Il faut bien se persuader, et que Diderot n'a inventé ni le libertinage, ni la sensibilité, et que l'un et l'autre sont venus à peu près ensemble, dès que l'influence du XVIIe siècle s'est affaiblie, comme frère et soeur, qu'ils sont en effet. Car ils sont de même famille, et se soutiennent l'un et l'autre, et même se supposent. Dès que la gravité chrétienne a cessé de remplir, ou de soutenir, ou, au moins, de réprimer les esprits, le libertinage s'y est insinué; et dès que le libertinage s'y est introduit, le respect humain, pour en tempérer la crudité, y a mêlé le goût de la vertu et le don de l'attendrissement. On est licencieux, on est lubrique; mais on a bon coeur, on est pitoyable, le spectacle du malheur vous arrache de généreuses larmes, et, sous ce couvert, on continue d'être libertin en toute décence. Et le lecteur peut lire sans rougir l'oeuvre où tant de vertu enveloppe un peu de cynisme; et l'auteur se sauve de ses écarts par la beauté morale de ses conclusions; et tout le monde trouve son compte; et vertu et dévergondage s'en vont de concert tout le long du siècle, jusqu'à Diderot et Rousseau, si enclins à l'un comme à l'autre, et qui ont à l'un et à l'autre, unis et enlacés jusqu'à se confondre, fait de si grandes fortunes, qu'ils passent pour les avoir inventés.
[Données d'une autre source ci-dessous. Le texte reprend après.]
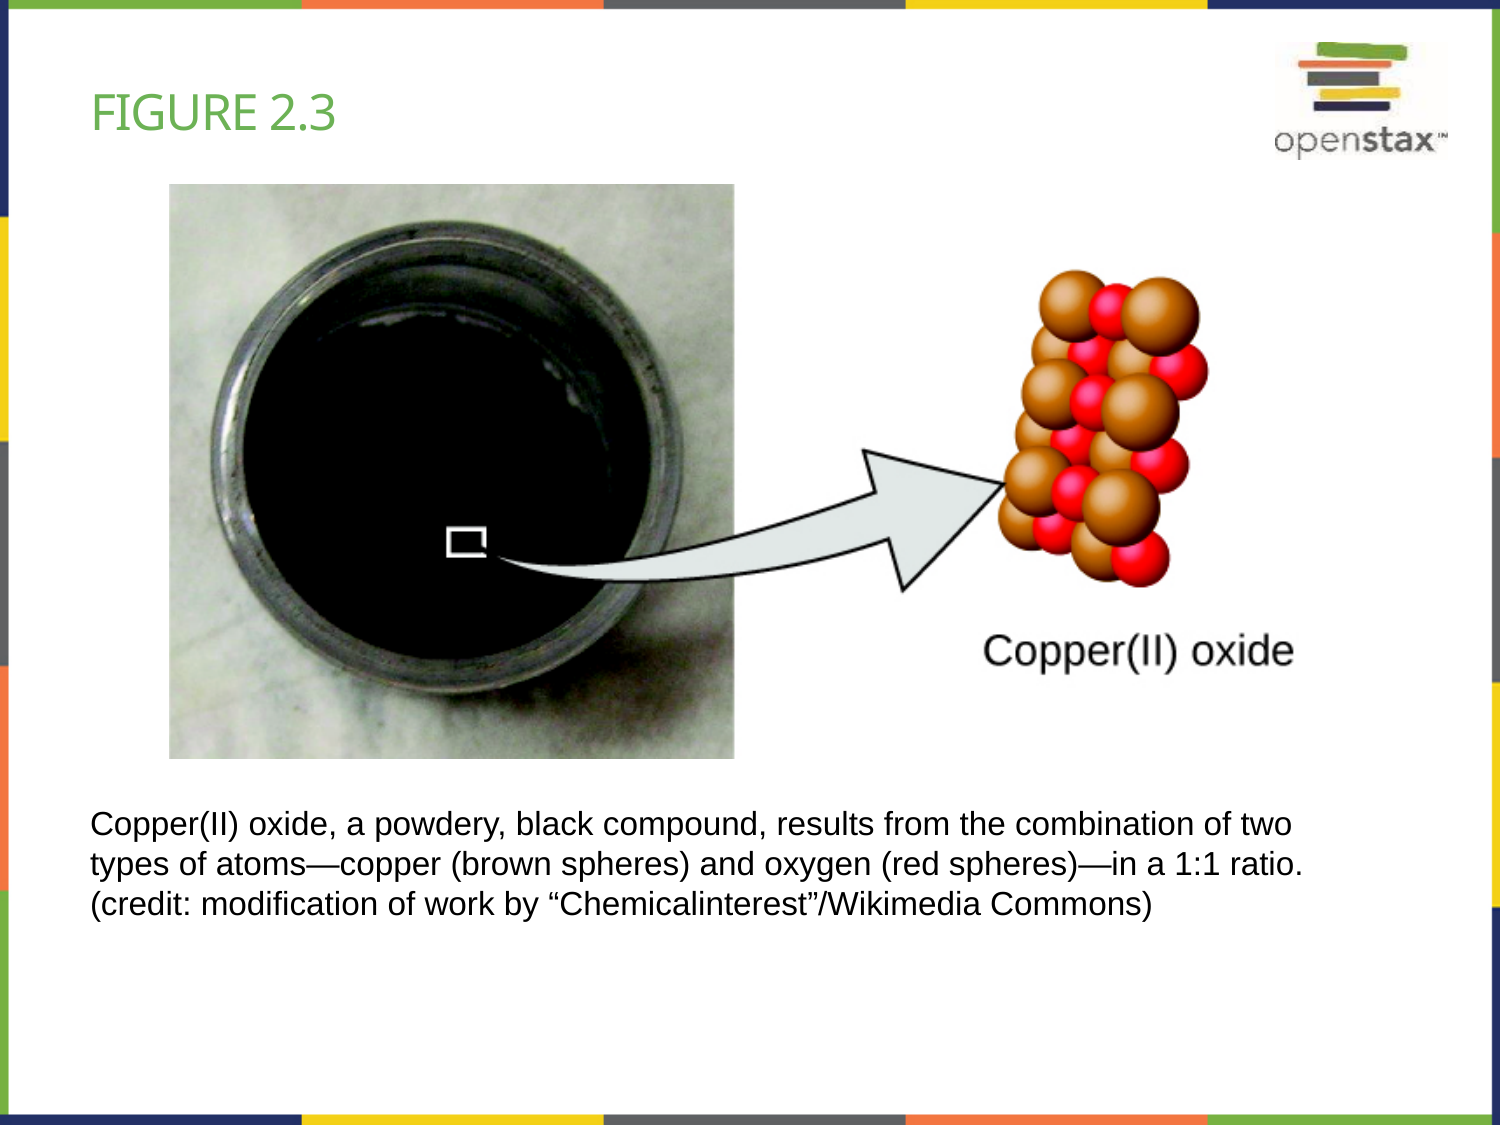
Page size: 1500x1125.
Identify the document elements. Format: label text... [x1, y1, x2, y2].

title Figure 2.3 [75, 39, 1398, 148]
list Copper(II) oxide, a powdery, black compound, results from the combination of two types of atoms—copper (brown spheres) and oxygen (red spheres)—in a 1:1 ratio. (credit: modification of work by “Chemicalinterest”/Wikimedia Commons) [75, 794, 1398, 986]
picture [0, 0, 1500, 1125]
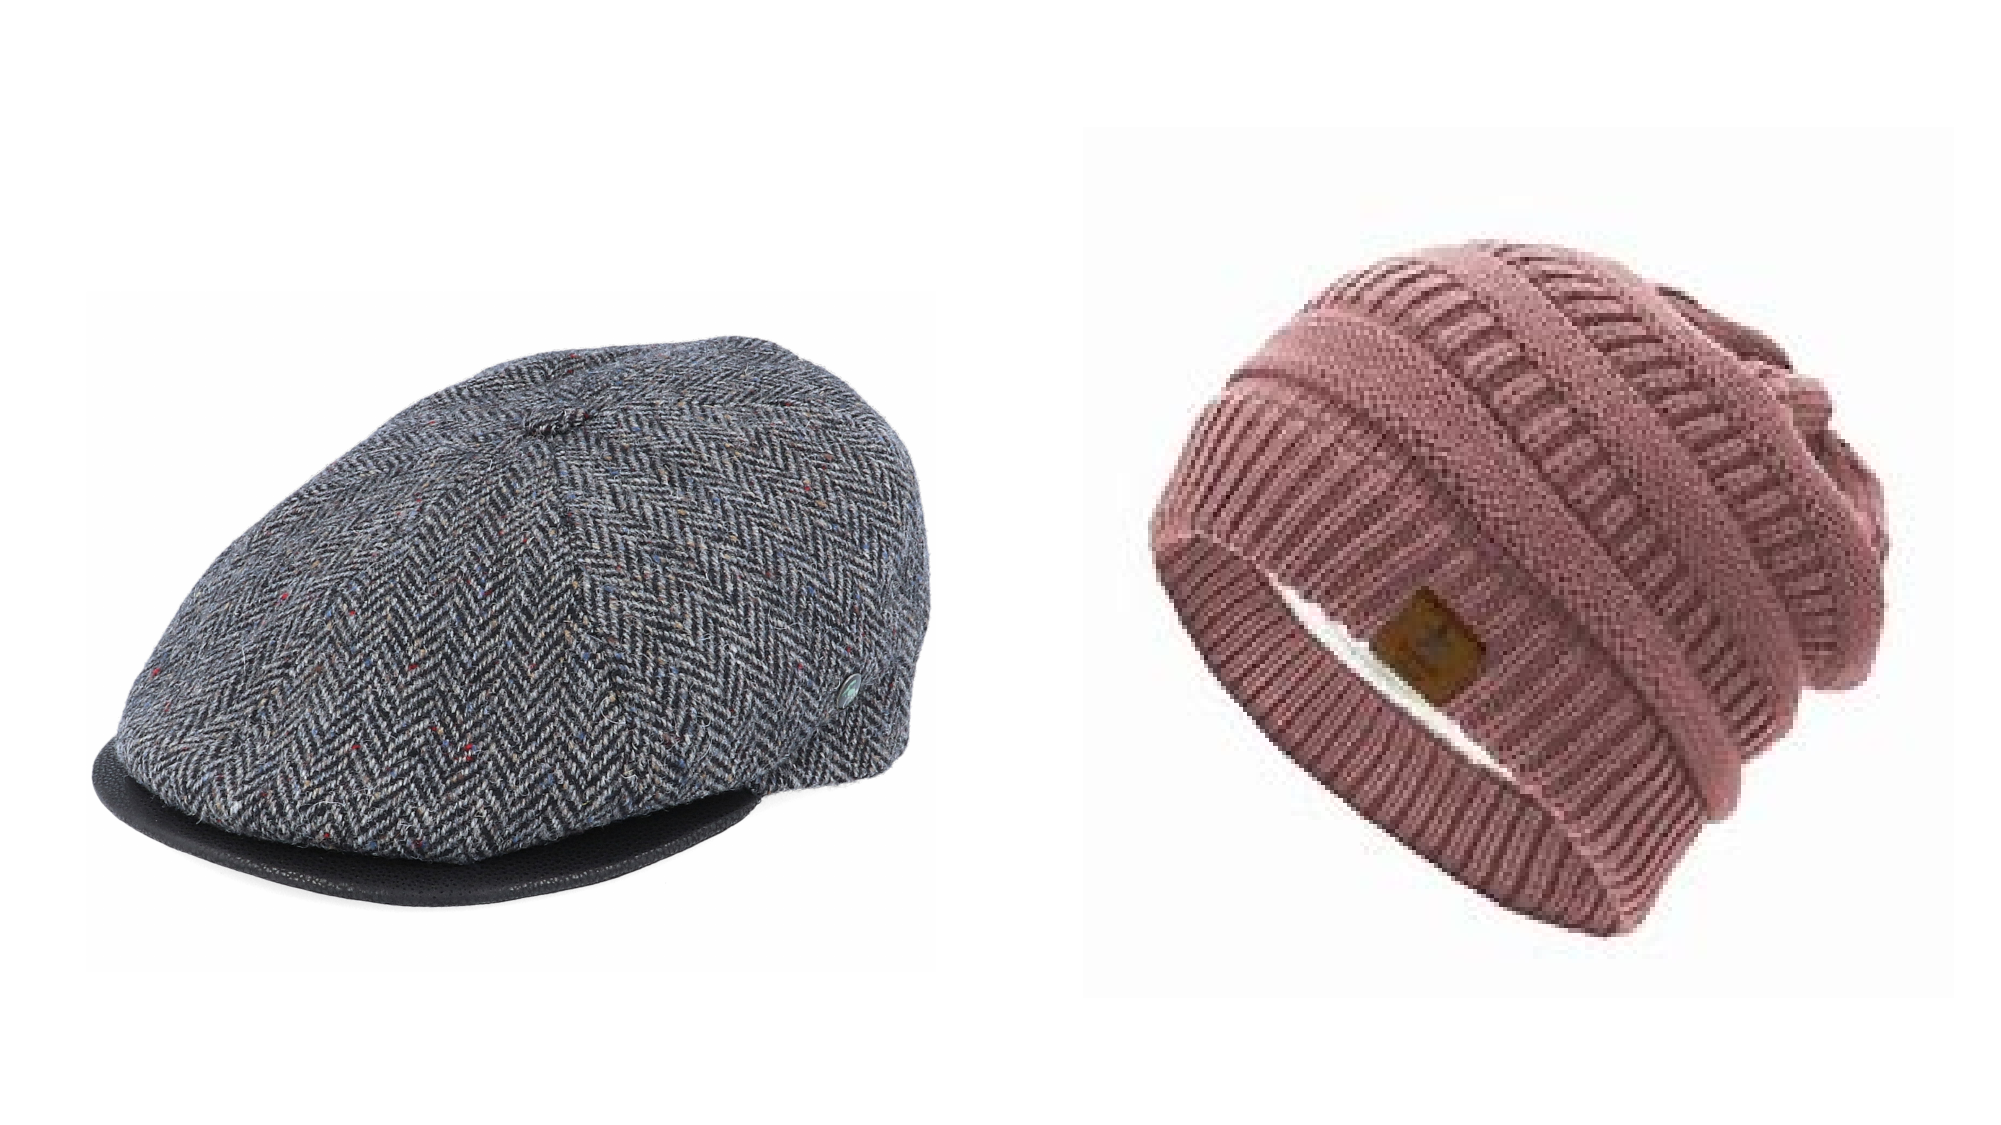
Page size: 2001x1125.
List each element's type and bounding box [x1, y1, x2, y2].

Le fait est constant; quant à la théorie, elle n'est pas de moi; elle est de Marivaux. C'est lui qui établit cette règle de l'union nécessaire de la licence et de l'honnêteté. Il gronde Crébillon fils: Vous êtes trop cru, lui dit-il. Il faut des débauches dans un bon ouvrage, mais tempérées par des tendances vertueuses; «nous sommes naturellement libertins, ou, pour mieux dire, corrompus; mais il ne faut pas nous traiter d'emblée sur ce pied-là. Voulez-vous mettre la corruption dans vos intérêts? Allez-y doucement, apprivoisez-la, ne la poussez point à bout. Le lecteur aime les licences, mais non point les licences extrêmes, excessives... Le lecteur est homme; mais c'est un bomme en repos, qui a du goût, qui est délicat, qui s'attend qu'on fera rire son esprit; qui veut pourtant bien qu'on le débauche, mais honnêtement, avec des façons, avec de la décence.»— Que disais-je?
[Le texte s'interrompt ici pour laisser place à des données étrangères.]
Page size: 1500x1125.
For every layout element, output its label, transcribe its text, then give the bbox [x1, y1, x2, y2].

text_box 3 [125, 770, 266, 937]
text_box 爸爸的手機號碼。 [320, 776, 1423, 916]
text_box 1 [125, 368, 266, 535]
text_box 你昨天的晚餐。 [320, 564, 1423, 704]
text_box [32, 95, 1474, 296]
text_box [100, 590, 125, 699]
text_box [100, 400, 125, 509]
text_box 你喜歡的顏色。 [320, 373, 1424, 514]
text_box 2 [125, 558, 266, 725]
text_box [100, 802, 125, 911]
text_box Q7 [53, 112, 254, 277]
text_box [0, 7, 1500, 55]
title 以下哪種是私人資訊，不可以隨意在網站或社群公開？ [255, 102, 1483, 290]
Ces deux goûts dominants, ces deux lieux communs de l'esprit public au XVIIIe siècle, ils n'étaient guère, à la vérité, dans Marivaux. Là où Marivaux est supérieur, ils sont absents; mais c'est avec quoi il a comblé les vides et fait l'étoffe courante et commune de ses romans; c'est ce qu'on trouve dans son oeuvre quand il n'y intervient pas directement, et qu'il la laisse aller d'elle-même.
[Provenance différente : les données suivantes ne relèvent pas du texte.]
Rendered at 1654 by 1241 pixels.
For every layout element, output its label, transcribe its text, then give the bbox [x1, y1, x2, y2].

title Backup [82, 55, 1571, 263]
Sensibilité conventionnelle, toute la partie de Marianne (le second tiers) où la jeune fille est menée dans le monde, conduite chez le ministre, etc. Il y a là une scène dans le cabinet ministériel, avec larmes, génuflexions, genoux embrassés, et ministre la main sur son coeur, qui mériterait d'être peinte par Greuze. Il n'y manque qu'un huissier au second plan ouvrant les bras à demi étendus dans un geste qui veut dire: «Spectacle divin pour une âme sensible!»